電力 WEI構成要素 主成分分析(PCA) 360日間 - グラフ

AIによるグラフ画像分析・直感的AI:
このグラフは、電力カテゴリにおけるWEI構成要素の主成分分析(PCA)を示しています。以下に詳細な分析と洞察を示します。

1. **トレンド**
– 第1主成分に関しては、右(プラス)の方向に多くのデータが集中しており、やや正の傾向が見られます。
– 第2主成分は、データがほぼ均等に広がっているため、大きなトレンドは見られません。

2. **外れ値や急激な変動**
– 特に第1主成分の左側や第2主成分の上部にいくつかの外れ値が存在しています。このような点は、特定の要因によって異常を示している可能性があります。

3. **各プロットや要素**
– 各ポイントは個々のデータサンプルを表しており、第1主成分と第2主成分の位置に基づいて特徴付けられています。

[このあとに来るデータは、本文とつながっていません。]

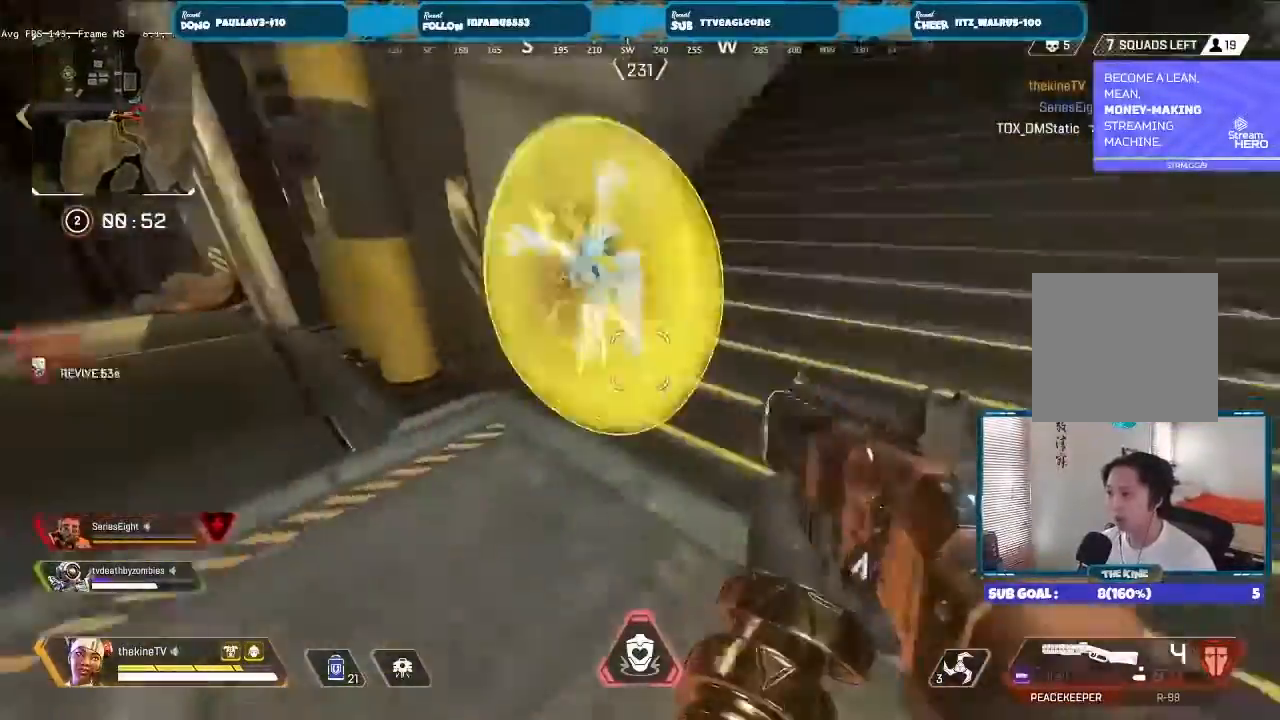
{"buttons": [], "left_stick": "up-right", "right_stick": "center", "events": [[33, "left_stick", "up-left"], [67, "right_stick", "up"], [167, "right_stick", "center"], [300, "left_stick", "up-right"]]}
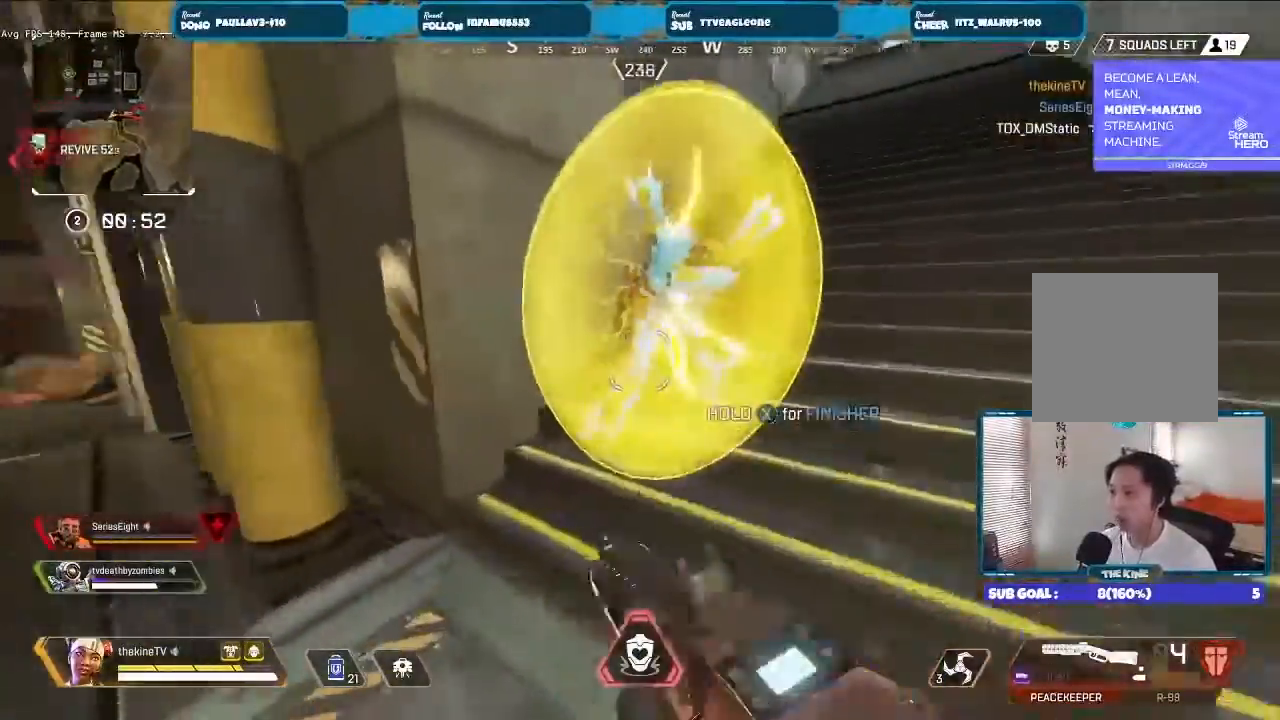
{"buttons": [], "left_stick": "left", "right_stick": "up-right", "events": [[433, "left_stick", "left"], [433, "right_stick", "up-right"]]}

色や密度の変化は見られませんが、第1主成分の寄与率が高いことから、この主成分がデータの分散を大きく捉えていることが分かります。

4. **複数の時系列データの関係性**
– このプロット自体は時系列の動きを示していませんが、異なるコンポーネントに対する位置によって、それぞれのデータポイントの分布の傾向を捉えています。

5. **相関関係や分布の特徴**
– 二つの主成分間に特に強い相関は見られませんが、分布としては第1主成分がやや広範囲に分布していることが分かります。

6. **直感的な洞察およびビジネスや社会への影響**
– 法規制や市場の動きなど特定の要因が、電力消費や供給に異常をもたらしている可能性があります。
– 企業は、第1主成分の高い寄与率を活用し、異常データを分析することで運営効率を改善できるかもしれません。

このグラフからは、データの多様性と一部の異常を発見することができ、これらを考慮に入れた戦略がビジネスの改善に役立つでしょう。


本分析には、実績AI・予測AI・比較AI(前年比較)、説明可能AI(xAI/3σ誤差)に加え、線形回帰、決定木回帰、ランダムフォレスト回帰の**複数の機械学習モデルによる予測**を統合し、社会の変化を多角的に可視化しています。また、時系列データの詳細な傾向を捉えるための**異常検知**と**季節性分解(STL)**、さらに多変量データの構造を明らかにするための**主成分分析(PCA)**も導入しました。

各モデルの予測が実績とどのように異なるか、そしてどのモデルが最も高い精度で未来を予測しているかをご確認ください。表示されているデータ点やラベルに注目することで、より深い分析が可能です。インタラクティブグラフでは、直接操作して詳細な情報にアクセスできます。